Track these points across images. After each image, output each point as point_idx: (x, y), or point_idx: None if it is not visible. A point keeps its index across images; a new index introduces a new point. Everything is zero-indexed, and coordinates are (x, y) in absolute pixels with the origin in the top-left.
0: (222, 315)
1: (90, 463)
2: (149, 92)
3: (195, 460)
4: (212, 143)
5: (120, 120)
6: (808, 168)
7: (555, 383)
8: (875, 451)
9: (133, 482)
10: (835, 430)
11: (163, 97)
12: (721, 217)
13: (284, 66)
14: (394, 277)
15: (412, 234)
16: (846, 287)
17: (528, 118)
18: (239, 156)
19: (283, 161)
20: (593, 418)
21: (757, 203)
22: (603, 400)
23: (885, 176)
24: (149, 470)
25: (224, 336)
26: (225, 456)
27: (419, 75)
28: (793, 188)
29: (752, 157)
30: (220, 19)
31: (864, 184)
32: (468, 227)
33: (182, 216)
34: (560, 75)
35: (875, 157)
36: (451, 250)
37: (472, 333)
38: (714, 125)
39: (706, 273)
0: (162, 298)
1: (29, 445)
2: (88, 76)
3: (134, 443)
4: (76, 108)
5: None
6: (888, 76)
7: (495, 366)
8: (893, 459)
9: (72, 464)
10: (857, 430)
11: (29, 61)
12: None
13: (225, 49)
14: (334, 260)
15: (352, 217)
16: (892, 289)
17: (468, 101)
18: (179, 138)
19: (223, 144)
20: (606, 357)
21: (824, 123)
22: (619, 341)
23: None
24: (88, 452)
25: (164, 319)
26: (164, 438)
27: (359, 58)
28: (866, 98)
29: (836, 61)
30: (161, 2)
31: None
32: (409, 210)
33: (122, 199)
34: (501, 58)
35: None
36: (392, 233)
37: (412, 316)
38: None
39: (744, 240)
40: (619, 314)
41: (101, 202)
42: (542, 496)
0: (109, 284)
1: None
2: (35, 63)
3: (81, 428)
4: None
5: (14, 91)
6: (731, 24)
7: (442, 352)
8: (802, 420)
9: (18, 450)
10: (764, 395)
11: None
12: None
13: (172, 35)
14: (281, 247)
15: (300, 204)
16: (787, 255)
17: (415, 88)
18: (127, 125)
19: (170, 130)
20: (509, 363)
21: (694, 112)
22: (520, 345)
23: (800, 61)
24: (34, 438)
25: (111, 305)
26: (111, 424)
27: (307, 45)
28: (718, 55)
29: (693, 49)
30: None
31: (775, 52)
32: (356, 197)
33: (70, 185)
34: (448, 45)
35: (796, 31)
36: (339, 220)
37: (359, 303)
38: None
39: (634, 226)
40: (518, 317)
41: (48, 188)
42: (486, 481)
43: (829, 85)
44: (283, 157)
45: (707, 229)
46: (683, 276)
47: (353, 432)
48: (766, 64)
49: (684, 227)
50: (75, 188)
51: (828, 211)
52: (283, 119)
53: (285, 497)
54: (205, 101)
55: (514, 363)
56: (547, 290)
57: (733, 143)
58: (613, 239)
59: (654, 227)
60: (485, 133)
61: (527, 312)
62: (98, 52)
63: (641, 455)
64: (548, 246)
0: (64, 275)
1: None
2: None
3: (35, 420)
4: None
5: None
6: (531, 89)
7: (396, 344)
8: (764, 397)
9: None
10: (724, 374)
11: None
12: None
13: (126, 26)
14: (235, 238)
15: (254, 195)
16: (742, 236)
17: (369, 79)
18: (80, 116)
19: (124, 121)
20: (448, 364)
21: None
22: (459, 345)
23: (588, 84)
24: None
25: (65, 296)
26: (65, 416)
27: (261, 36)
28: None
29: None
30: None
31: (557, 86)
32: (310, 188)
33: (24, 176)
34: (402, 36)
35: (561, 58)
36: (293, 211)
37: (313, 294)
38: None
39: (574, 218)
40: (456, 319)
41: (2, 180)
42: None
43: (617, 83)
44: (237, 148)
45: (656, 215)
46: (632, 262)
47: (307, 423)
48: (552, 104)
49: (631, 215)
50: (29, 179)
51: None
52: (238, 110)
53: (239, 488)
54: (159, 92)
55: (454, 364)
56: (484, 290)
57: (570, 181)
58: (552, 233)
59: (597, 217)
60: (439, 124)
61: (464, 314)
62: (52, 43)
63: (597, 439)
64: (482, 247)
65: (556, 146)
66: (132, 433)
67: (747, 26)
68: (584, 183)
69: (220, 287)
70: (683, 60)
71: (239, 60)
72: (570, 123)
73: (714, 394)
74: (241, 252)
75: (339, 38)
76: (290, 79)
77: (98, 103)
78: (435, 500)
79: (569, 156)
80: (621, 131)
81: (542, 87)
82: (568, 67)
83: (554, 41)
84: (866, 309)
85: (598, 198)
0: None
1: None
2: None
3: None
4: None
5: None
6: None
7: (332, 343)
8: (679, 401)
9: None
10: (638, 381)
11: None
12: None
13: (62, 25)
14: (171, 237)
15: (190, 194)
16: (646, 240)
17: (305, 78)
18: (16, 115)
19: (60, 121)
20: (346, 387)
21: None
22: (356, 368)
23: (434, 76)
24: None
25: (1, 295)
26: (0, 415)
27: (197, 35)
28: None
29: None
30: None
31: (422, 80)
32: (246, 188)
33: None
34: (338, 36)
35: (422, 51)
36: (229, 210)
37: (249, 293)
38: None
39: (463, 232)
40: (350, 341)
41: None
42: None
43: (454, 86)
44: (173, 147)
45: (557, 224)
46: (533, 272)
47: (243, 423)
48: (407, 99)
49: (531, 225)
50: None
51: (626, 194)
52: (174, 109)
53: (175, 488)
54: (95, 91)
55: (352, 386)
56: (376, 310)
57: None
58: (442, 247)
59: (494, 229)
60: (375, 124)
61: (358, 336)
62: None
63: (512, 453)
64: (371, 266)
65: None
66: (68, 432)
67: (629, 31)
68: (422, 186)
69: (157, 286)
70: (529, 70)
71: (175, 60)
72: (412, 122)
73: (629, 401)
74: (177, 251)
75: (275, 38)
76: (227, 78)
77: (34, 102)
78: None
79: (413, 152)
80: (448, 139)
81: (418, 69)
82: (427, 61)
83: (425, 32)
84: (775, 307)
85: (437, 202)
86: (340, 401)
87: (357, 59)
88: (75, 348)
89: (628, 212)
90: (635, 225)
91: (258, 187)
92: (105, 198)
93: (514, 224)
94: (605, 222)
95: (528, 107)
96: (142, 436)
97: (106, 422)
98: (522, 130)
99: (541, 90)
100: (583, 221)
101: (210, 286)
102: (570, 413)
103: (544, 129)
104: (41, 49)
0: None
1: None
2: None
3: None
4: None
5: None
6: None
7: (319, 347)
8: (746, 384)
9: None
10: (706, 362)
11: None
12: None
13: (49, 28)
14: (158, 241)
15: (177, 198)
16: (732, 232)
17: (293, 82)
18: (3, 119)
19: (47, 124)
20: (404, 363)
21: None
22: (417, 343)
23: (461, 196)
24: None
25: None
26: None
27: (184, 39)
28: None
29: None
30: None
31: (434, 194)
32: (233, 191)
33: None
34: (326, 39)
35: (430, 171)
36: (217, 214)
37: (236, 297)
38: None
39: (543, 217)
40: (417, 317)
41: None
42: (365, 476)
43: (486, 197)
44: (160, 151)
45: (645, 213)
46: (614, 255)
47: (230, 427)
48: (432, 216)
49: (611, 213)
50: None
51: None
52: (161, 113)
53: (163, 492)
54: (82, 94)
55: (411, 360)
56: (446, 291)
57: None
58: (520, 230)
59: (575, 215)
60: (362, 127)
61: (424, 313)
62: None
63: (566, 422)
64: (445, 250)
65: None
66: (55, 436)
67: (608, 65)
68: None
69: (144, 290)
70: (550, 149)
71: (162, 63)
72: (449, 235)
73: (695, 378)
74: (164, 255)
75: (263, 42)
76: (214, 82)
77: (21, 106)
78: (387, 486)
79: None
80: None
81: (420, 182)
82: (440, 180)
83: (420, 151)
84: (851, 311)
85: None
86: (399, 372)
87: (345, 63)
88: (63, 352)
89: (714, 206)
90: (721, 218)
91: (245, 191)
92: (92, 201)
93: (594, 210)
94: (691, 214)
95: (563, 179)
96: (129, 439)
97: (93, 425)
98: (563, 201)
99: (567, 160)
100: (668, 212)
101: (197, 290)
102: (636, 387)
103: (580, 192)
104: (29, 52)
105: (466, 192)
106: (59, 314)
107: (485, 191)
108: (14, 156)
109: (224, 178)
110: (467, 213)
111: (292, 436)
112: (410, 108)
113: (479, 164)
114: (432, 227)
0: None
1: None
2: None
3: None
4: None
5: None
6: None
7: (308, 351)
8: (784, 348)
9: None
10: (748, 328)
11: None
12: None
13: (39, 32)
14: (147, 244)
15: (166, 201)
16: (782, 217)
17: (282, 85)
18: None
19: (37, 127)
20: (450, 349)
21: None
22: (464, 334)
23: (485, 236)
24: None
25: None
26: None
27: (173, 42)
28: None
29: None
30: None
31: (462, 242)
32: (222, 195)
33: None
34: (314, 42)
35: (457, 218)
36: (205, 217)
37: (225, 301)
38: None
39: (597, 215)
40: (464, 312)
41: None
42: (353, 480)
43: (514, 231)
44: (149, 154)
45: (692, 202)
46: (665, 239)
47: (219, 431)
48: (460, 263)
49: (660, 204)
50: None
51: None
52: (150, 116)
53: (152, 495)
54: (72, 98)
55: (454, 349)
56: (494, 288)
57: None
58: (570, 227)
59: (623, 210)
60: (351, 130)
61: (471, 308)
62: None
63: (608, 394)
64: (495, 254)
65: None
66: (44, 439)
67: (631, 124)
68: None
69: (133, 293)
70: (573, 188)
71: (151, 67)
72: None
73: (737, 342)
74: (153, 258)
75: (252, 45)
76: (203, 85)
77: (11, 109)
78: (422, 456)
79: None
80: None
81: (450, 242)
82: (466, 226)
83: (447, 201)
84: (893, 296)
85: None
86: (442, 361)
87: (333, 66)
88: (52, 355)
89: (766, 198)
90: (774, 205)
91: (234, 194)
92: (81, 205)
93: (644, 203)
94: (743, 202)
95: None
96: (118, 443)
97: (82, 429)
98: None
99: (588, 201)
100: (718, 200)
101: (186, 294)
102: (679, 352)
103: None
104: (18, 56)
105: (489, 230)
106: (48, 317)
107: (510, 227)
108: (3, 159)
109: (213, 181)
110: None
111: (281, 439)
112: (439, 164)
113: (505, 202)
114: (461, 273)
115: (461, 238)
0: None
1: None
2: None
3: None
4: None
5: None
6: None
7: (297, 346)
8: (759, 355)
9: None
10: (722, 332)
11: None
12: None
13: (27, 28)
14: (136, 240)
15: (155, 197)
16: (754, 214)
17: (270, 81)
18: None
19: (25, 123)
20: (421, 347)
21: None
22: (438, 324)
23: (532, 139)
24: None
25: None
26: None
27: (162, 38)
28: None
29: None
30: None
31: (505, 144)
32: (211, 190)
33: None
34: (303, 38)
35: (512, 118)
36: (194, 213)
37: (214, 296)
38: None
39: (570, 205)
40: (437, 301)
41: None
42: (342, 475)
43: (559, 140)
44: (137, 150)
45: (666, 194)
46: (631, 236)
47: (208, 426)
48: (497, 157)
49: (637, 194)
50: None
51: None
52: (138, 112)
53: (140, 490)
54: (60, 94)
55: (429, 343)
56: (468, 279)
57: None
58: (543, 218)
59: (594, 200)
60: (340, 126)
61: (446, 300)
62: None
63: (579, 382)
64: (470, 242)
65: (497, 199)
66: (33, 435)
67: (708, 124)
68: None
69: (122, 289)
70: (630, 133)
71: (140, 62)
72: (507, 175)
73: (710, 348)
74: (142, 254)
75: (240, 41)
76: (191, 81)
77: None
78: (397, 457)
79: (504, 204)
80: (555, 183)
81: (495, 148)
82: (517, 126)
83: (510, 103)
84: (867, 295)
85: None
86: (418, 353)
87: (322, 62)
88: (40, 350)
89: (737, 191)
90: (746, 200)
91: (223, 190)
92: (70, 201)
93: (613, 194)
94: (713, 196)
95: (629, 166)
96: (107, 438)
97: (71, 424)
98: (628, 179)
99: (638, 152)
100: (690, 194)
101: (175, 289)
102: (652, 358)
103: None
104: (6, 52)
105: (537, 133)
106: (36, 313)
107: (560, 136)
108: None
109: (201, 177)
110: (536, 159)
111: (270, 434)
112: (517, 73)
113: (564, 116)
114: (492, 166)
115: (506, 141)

§ §

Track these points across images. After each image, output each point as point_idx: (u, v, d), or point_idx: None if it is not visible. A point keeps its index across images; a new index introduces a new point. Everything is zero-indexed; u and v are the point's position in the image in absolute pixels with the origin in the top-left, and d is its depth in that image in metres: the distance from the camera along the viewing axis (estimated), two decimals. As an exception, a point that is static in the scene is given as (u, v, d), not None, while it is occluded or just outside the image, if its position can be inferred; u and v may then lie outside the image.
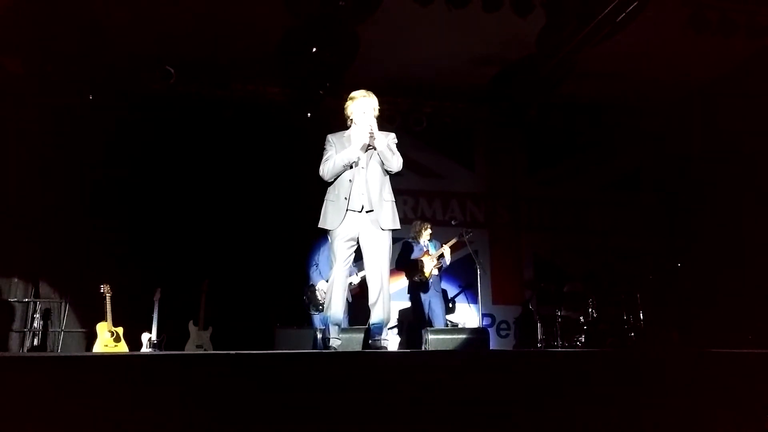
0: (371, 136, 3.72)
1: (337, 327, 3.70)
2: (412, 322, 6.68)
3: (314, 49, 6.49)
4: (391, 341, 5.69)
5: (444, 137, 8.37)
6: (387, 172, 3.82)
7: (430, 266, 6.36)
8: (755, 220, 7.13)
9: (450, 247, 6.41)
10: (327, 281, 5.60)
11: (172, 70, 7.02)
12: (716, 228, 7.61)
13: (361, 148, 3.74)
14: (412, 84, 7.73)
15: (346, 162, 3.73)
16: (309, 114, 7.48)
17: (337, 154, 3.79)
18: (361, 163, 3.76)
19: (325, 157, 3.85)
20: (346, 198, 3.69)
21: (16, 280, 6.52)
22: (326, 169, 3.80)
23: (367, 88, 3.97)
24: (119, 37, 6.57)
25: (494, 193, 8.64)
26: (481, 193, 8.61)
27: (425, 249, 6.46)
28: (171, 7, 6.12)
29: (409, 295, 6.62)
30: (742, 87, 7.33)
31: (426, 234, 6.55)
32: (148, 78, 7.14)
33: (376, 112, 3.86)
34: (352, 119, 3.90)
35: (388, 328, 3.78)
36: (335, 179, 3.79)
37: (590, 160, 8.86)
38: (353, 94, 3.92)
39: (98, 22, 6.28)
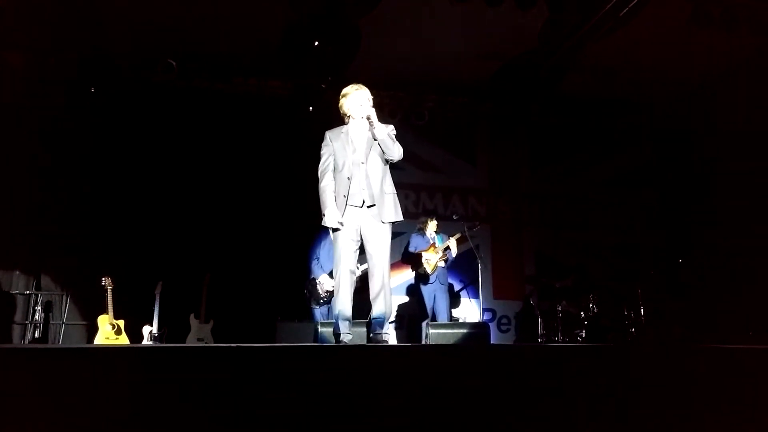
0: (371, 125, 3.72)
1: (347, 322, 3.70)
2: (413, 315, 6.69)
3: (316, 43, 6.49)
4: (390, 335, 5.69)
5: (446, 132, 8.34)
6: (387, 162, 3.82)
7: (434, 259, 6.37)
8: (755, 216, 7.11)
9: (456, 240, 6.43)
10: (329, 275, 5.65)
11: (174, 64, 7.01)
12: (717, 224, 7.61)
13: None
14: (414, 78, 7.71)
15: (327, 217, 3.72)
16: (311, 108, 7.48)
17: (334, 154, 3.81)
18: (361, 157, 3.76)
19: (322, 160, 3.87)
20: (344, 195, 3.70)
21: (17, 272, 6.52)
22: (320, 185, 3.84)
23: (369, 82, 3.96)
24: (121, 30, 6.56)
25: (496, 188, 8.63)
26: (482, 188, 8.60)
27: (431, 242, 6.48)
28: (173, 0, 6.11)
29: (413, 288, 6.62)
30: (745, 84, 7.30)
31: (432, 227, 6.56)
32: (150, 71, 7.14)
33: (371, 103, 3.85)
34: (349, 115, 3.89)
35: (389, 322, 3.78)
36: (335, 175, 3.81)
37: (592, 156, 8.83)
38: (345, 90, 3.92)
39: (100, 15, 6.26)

§ §

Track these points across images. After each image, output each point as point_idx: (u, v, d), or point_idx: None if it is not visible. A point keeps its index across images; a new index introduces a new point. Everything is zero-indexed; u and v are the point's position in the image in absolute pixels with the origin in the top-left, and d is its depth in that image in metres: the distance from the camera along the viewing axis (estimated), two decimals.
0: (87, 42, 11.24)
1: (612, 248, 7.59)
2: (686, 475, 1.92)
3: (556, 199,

§ §

◆ YOUR INSTRUCTIONS: What is the number of lines in the data holding the word "absolute"? Reply with that number only.

◆ SOLUTION: 3